Já foi preparada a proposta a submeter à Assembleia Municipal de Albergaria-a-Velha que prevê a redução da taxa de IMI para os agregados familiares com dependentes fiscais. A proposta prevê ainda a fixação do valor da taxa sobre os Prédios Urbanos em 0,3%. Os proprietários de prédios urbanos que cumpram os critérios podem requerer a eventual redução da taxa de IMI, a partir de 1 de setembro.
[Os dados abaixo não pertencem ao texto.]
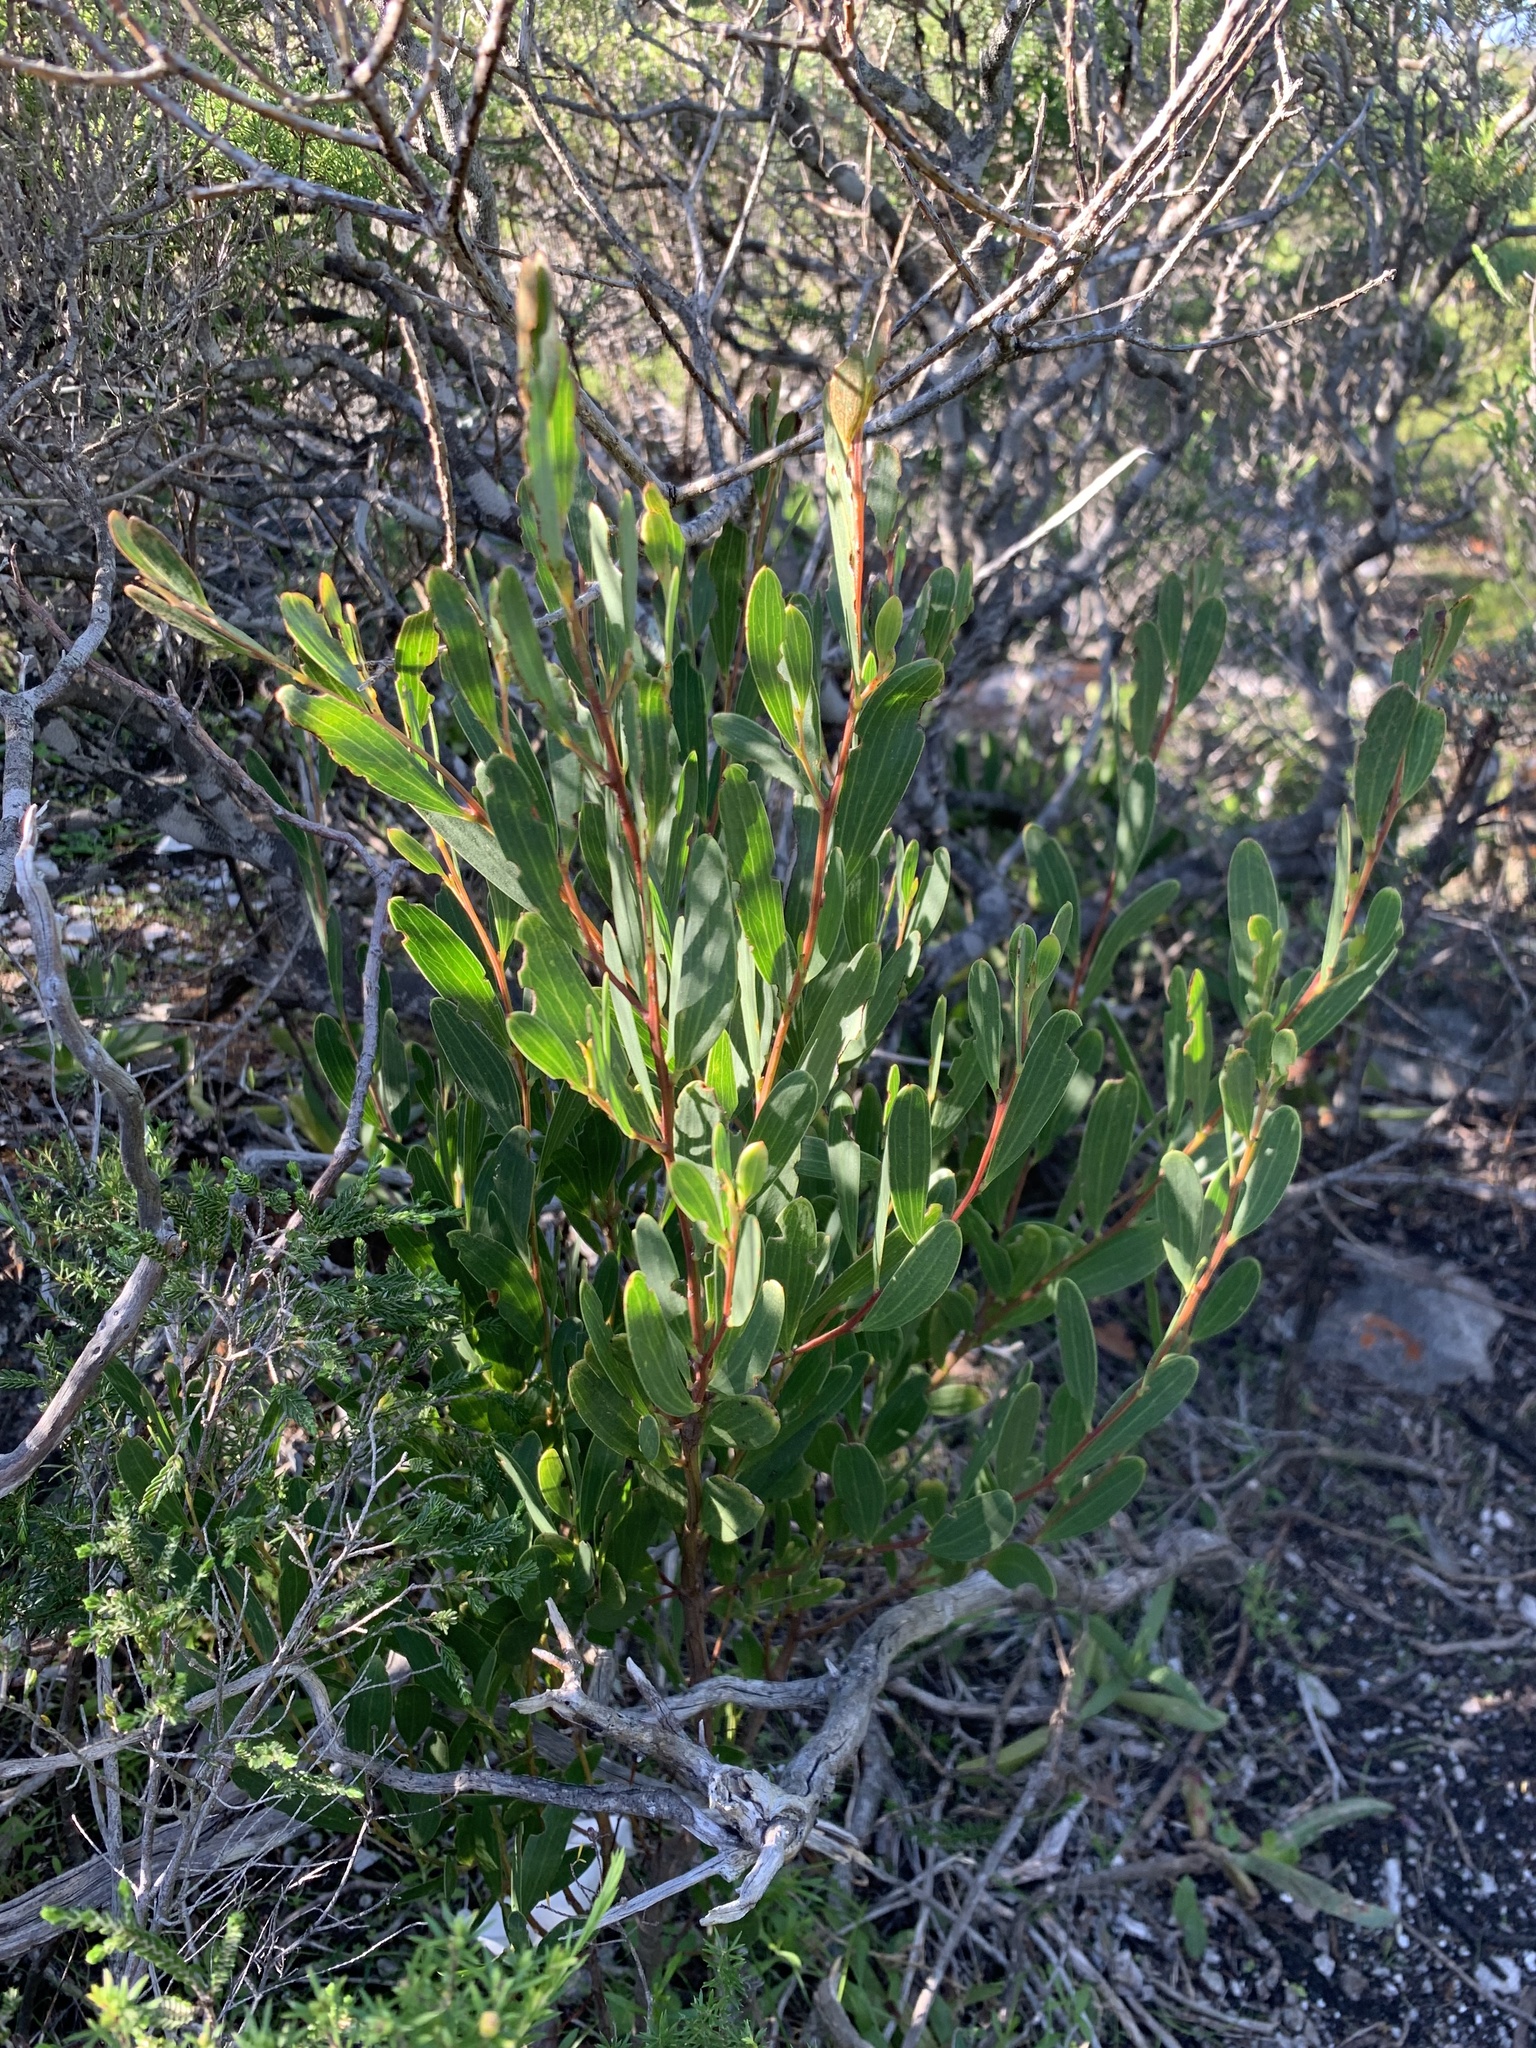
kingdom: Plantae
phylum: Tracheophyta
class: Magnoliopsida
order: Fabales
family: Fabaceae
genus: Acacia
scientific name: Acacia cyclops
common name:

São dois os critérios: que o imóvel sobre o qual recai o pedido seja a sua habitação própria permanente e o seu domicílio fiscal; e que exista ainda pelo menos 1 dependente fiscal a cargo do titular do imóvel.
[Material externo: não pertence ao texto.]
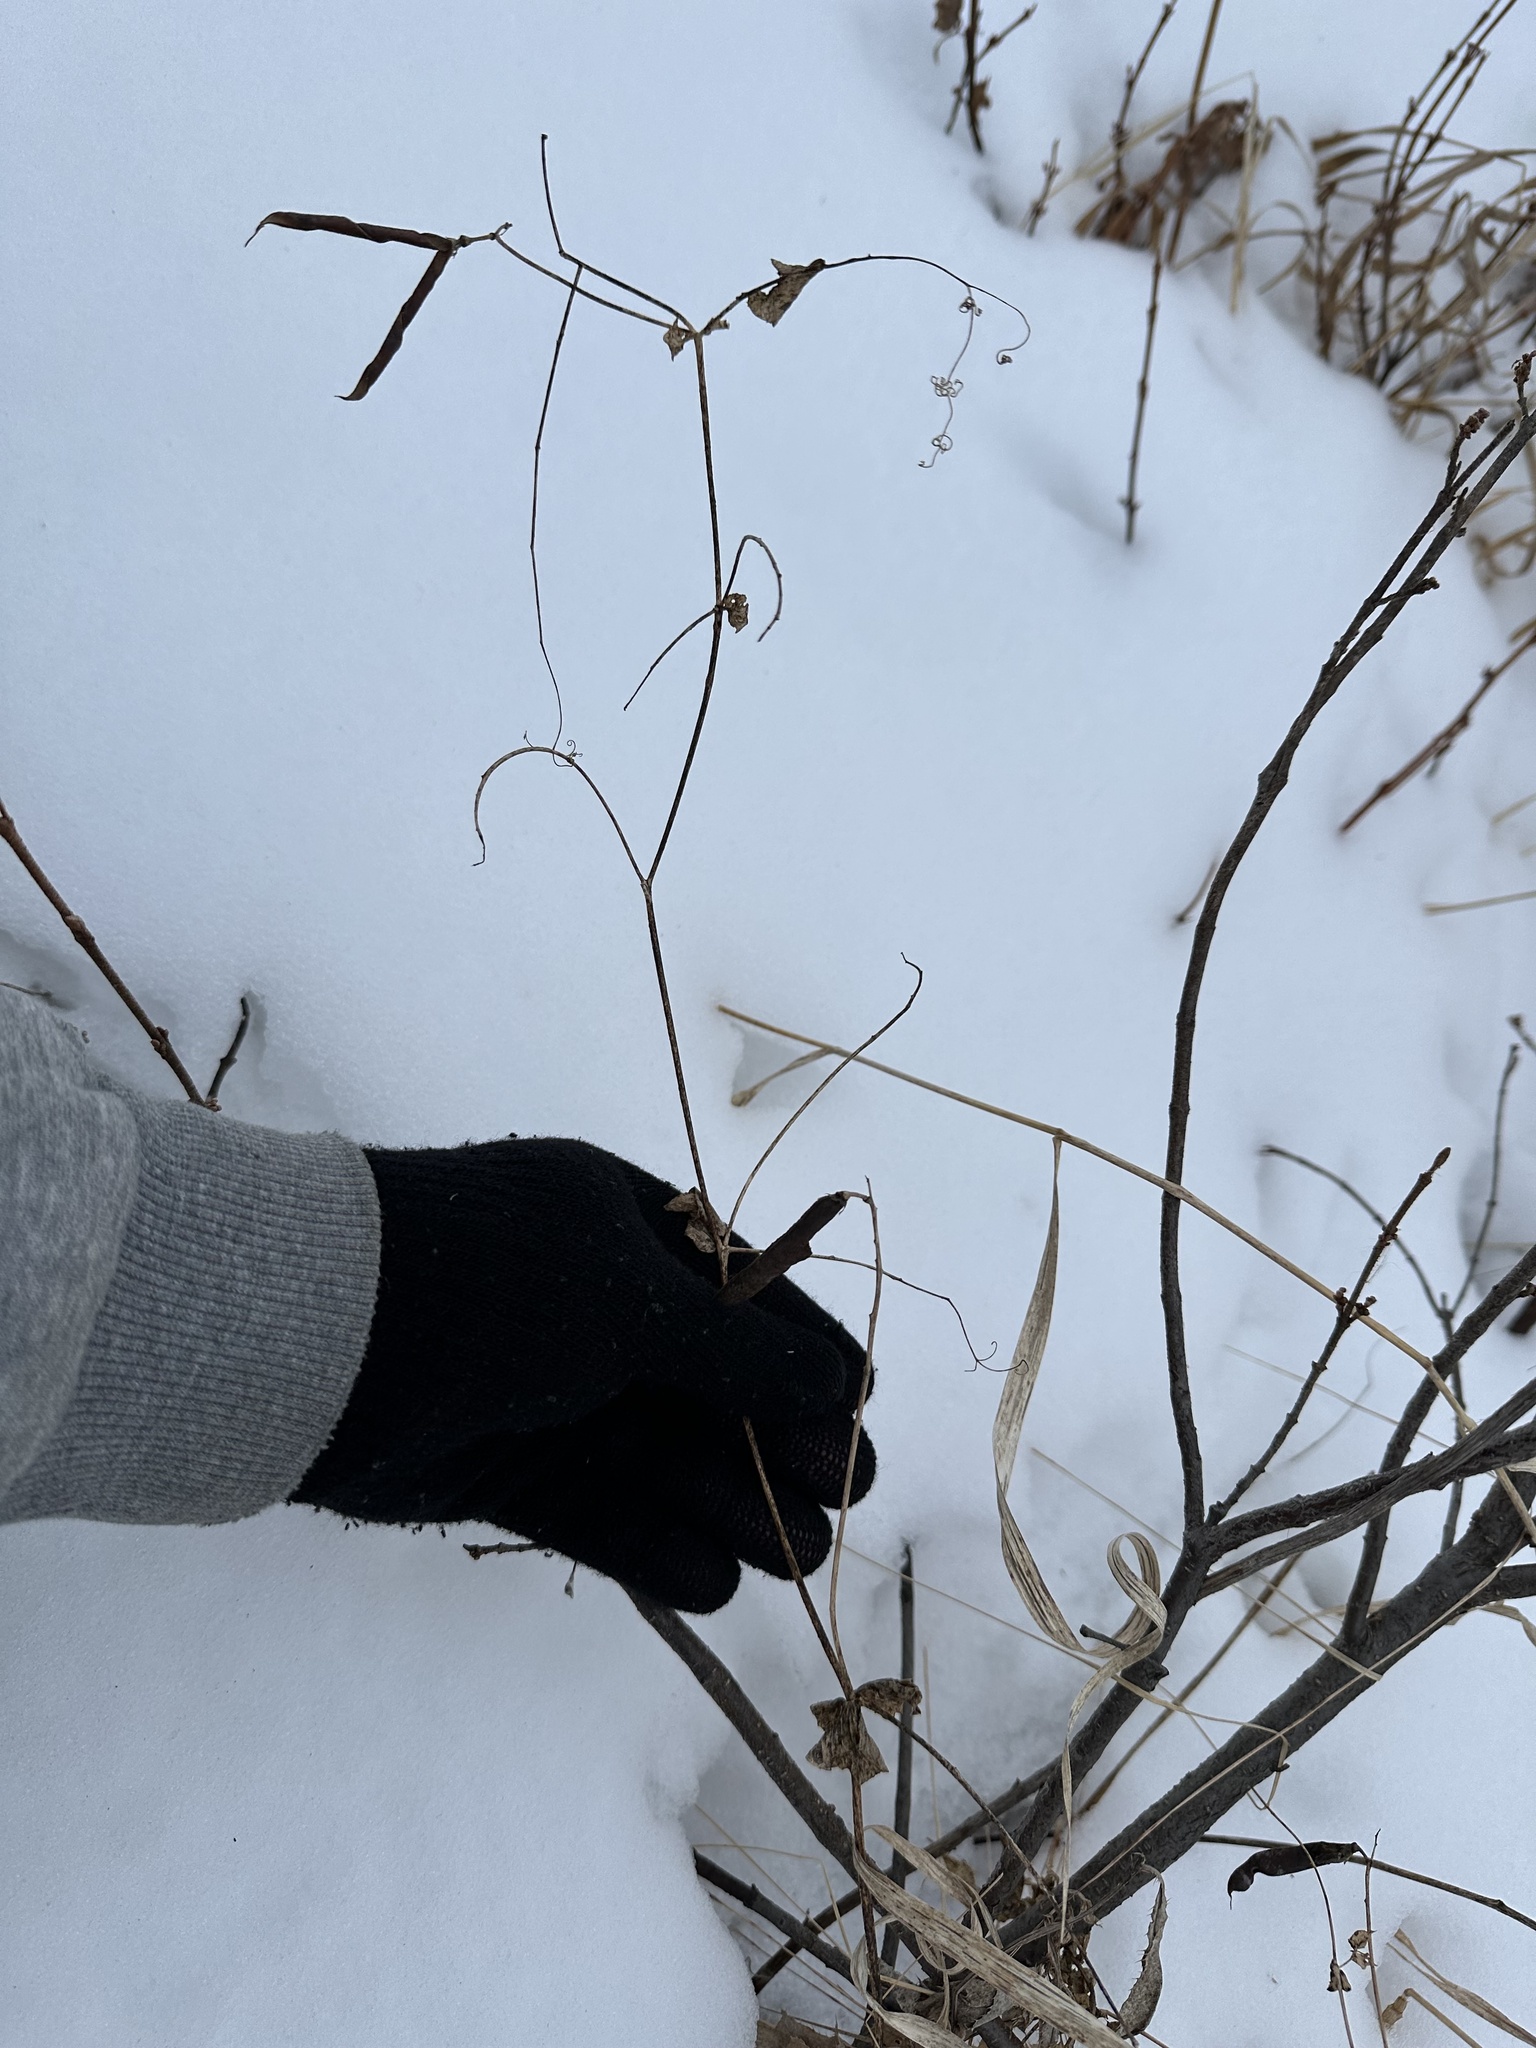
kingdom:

A Câmara Municipal de Albergaria-a-Velha considera que, face à situação económica que o país atravessa, "importa não agravar a carga fiscal" e, assim, "promover o desenvolvimento económico" do município, a melhoria das condições de vida dos cidadãos e a sustentabilidade das empresas. Embora o prazo para requerer a diminuição do imposto termine já a 30 de outubro, Albergaria-a-Velha é o primeiro município da Região de Aveiro a dar início a este processo.

As reduções no IMI a pagar podem chegar aos 20%, caso existam 3 ou mais dependentes a cargo, descendo para 15% e 10% no caso de serem 2 ou 1 dependentes respectivamente, sendo estas as reduções previstas no Código do Imposto Municipal sobre Imóveis.

A proposta de alteração ao Orçamento de Estado, que teve origem nos grupos parlamentares do PSD e do CDS-PP para que os municípios possam atribuir às famílias com filhos uma redução no valor do IMI, não foi bem recebida por todos os autarcas. A medida foi considerada um meio para o #Governo lançar medidas de incentivo à natalidade à custa das receitas das autarquias.

No fim de junho passado, de acordo com o Observador, a Assembleia Municipal do Porto rejeitou uma proposta idêntica, que previa a diminuição da taxa de IMI de de 0,36% para 0,33% para os prédios urbanos, e ainda uma redução do imposto para os casos de imóvel destinado a habitação própria e permanente, tendo como base o número de dependentes a cargo.